Excerpt:
Although the complexity of a system can be reconstructed and ranked from a time series through MSE method, the underlying dynamics are still hard to figure out without the topological information. Furthermore, some clinical application such as surgery guiding needs spatial-temporal information for assessments, which is out of the scope of statistics analysis such as entropy based calculations.

Back to the nonlinear oscillator and attracting orbits in phase space mentioned above.

There are several known periodic biological fluctuations that also fulfill the assumptions of attracting orbits in phase space, such as heart cycle, respiration cycle and circadian rhythm [30-32]. There are strict definitions of attracting orbits or periodic orbit in mathematics, but here we take the idea of the Poincaré map of a periodic orbit [33].

Records:
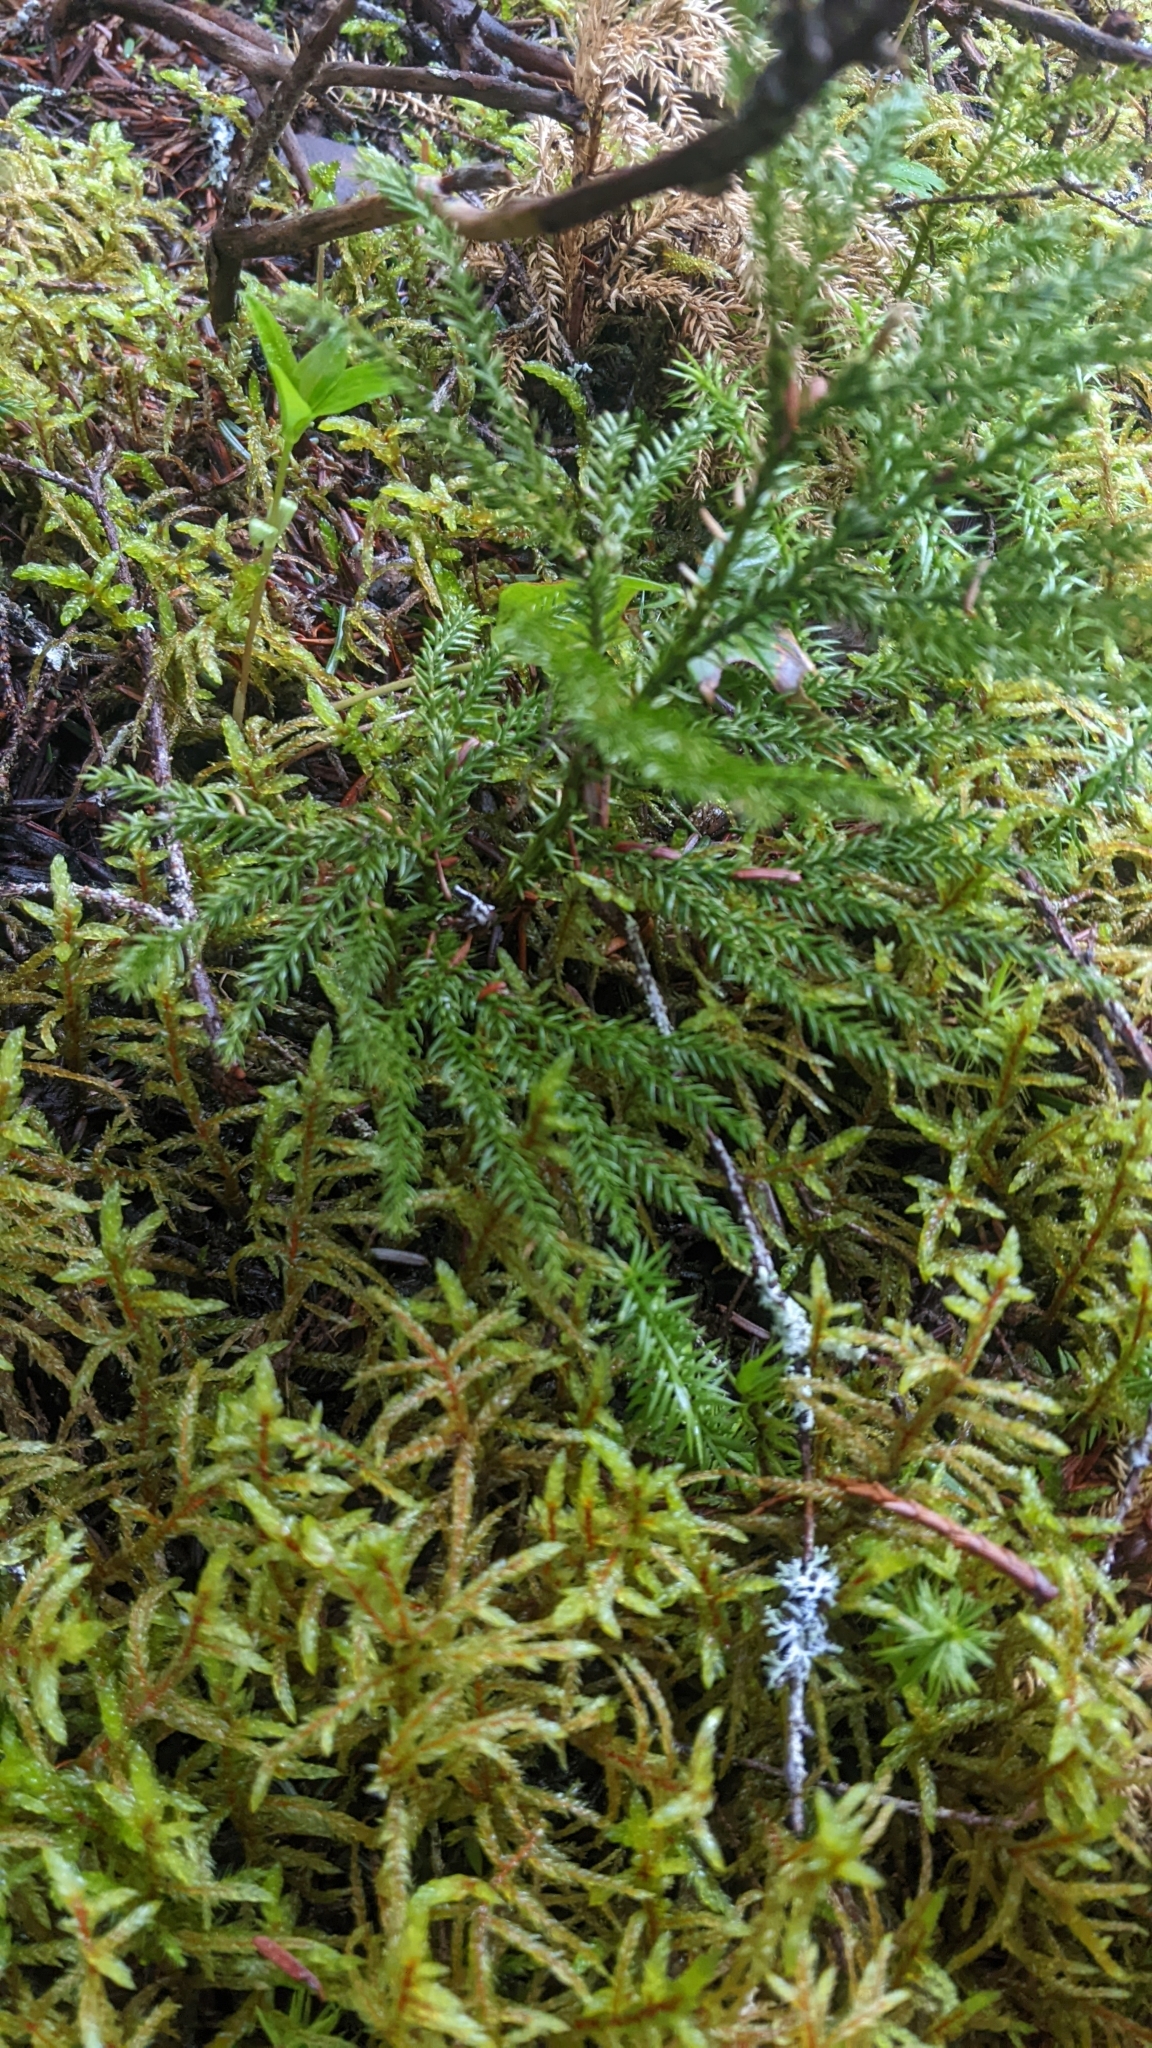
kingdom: Plantae
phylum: Tracheophyta
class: Lycopodiopsida
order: Lycopodiales
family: Lycopodiaceae
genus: Dendrolycopodium
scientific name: Dendrolycopodium dendroideum
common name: Northern tree-clubmoss
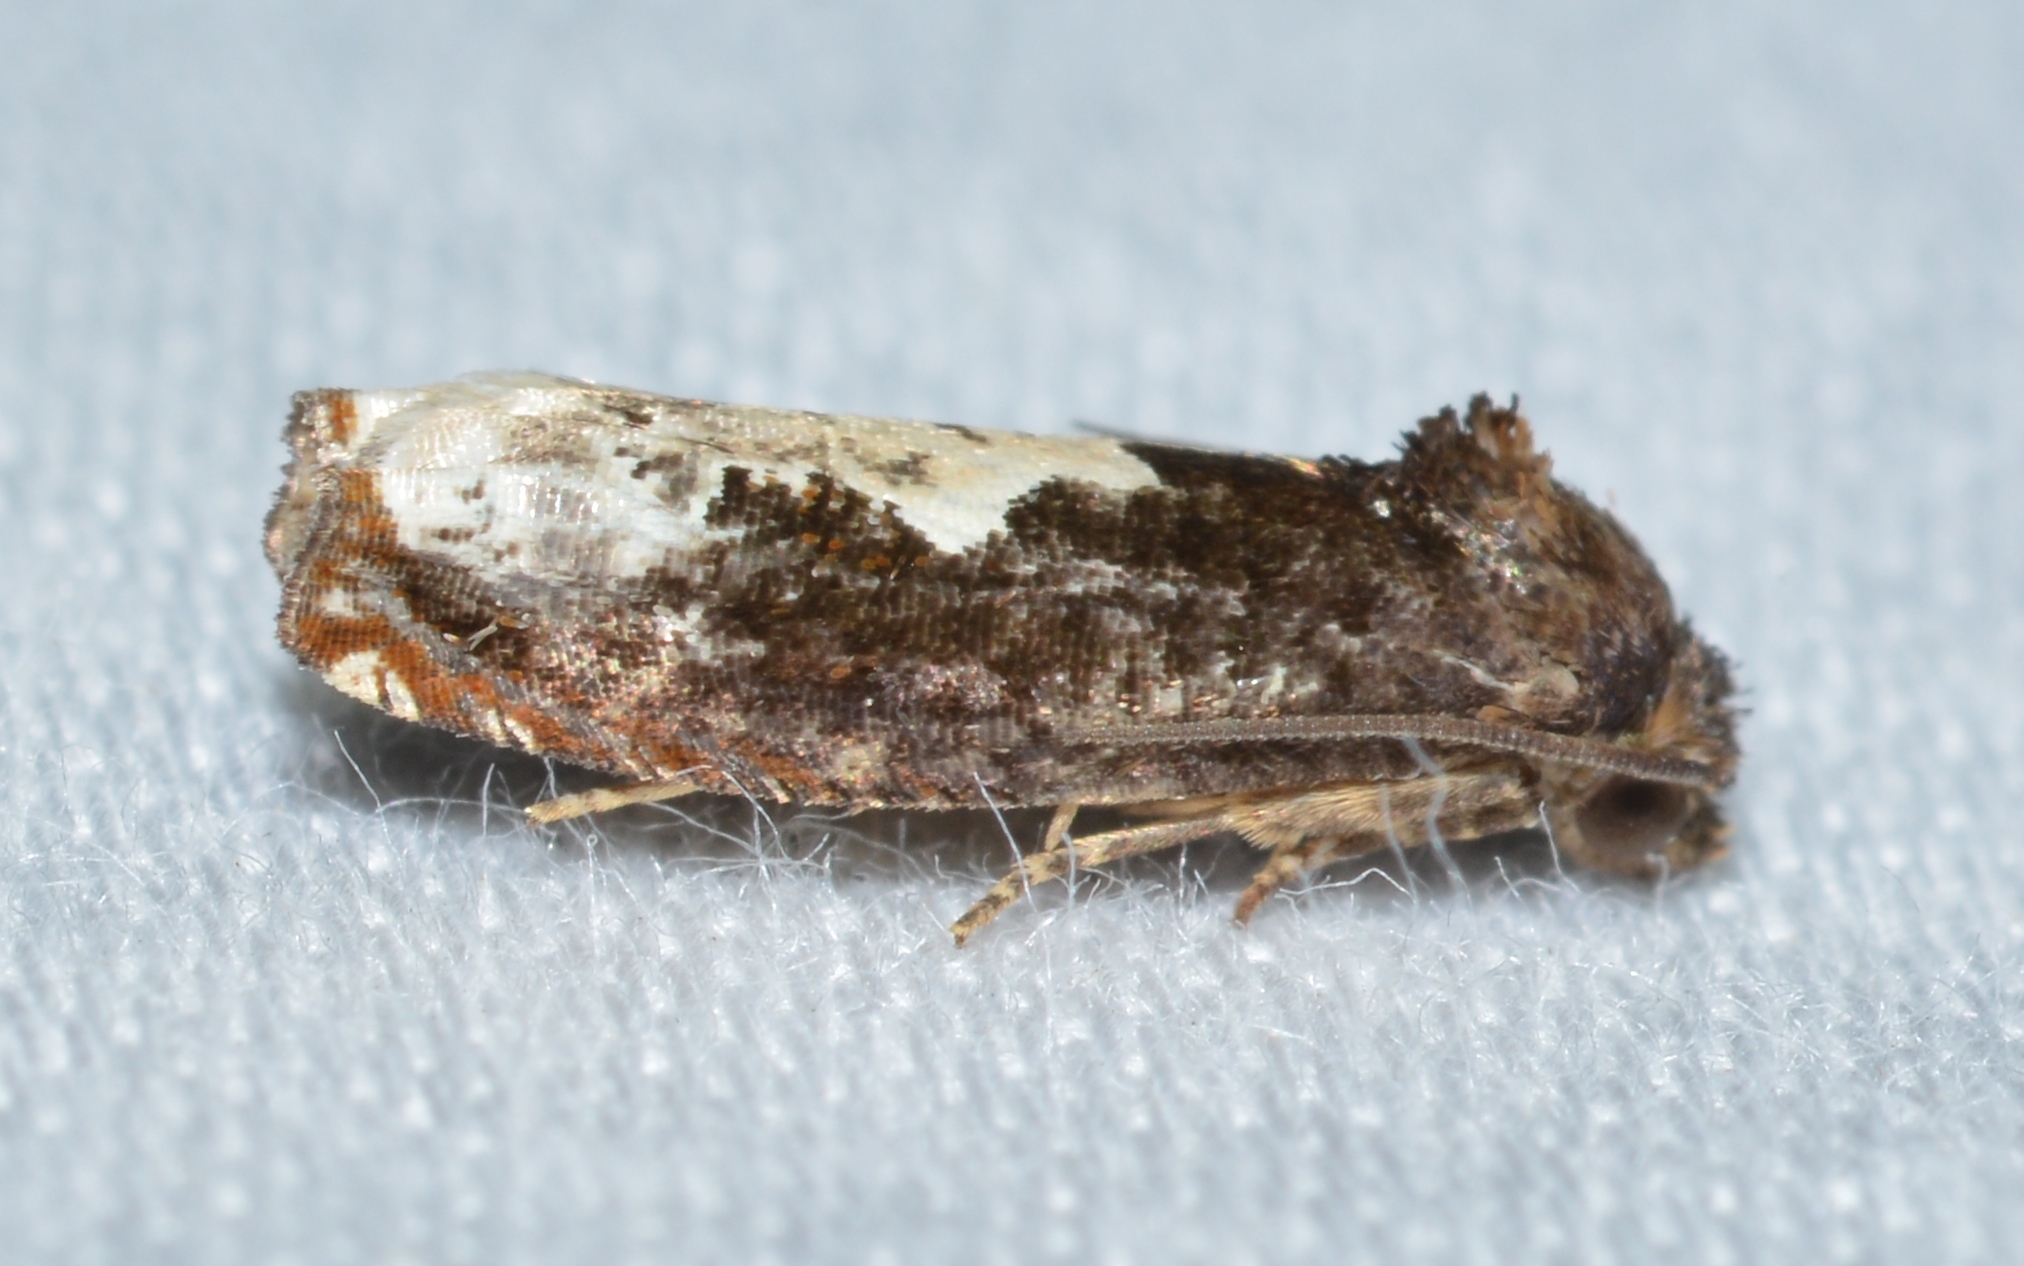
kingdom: Animalia
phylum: Arthropoda
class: Insecta
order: Lepidoptera
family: Tortricidae
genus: Epiblema
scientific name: Epiblema dorsisuffusana
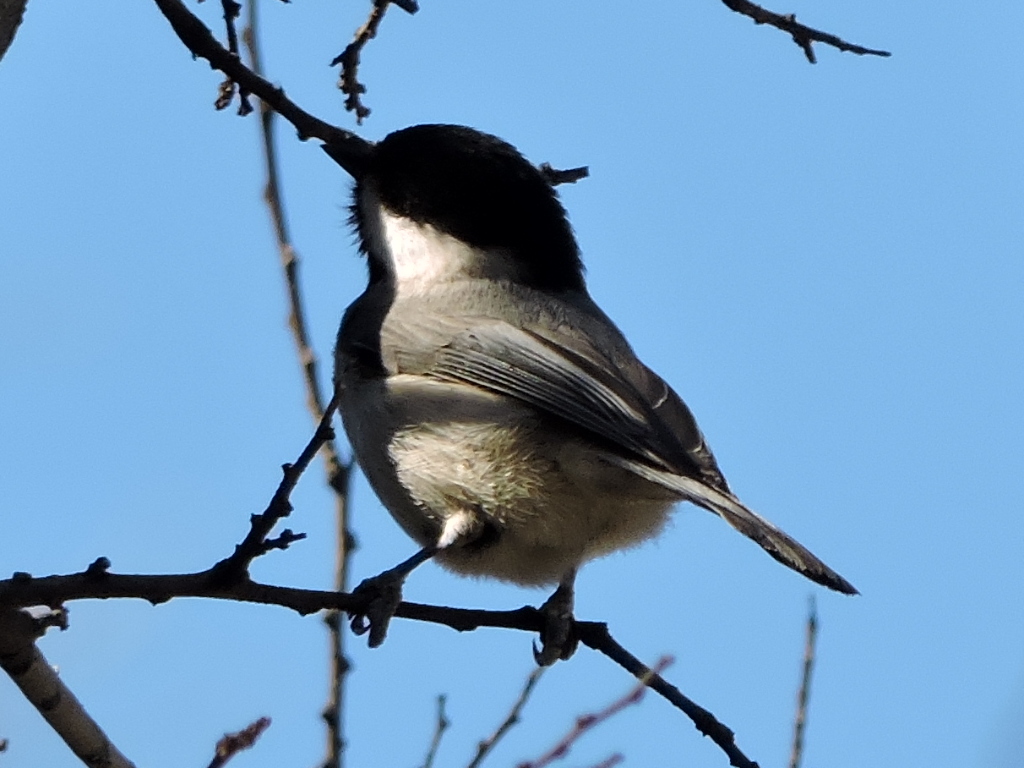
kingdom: Animalia
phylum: Chordata
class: Aves
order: Passeriformes
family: Paridae
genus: Poecile
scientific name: Poecile carolinensis
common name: Carolina chickadee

What needs to be done: According to the excerpt on complexity and attracting orbits, which periodic biological fluctuations fulfill the assumptions of attracting orbits in phase space?

Your solution: Heart cycle, respiration cycle and circadian rhythm.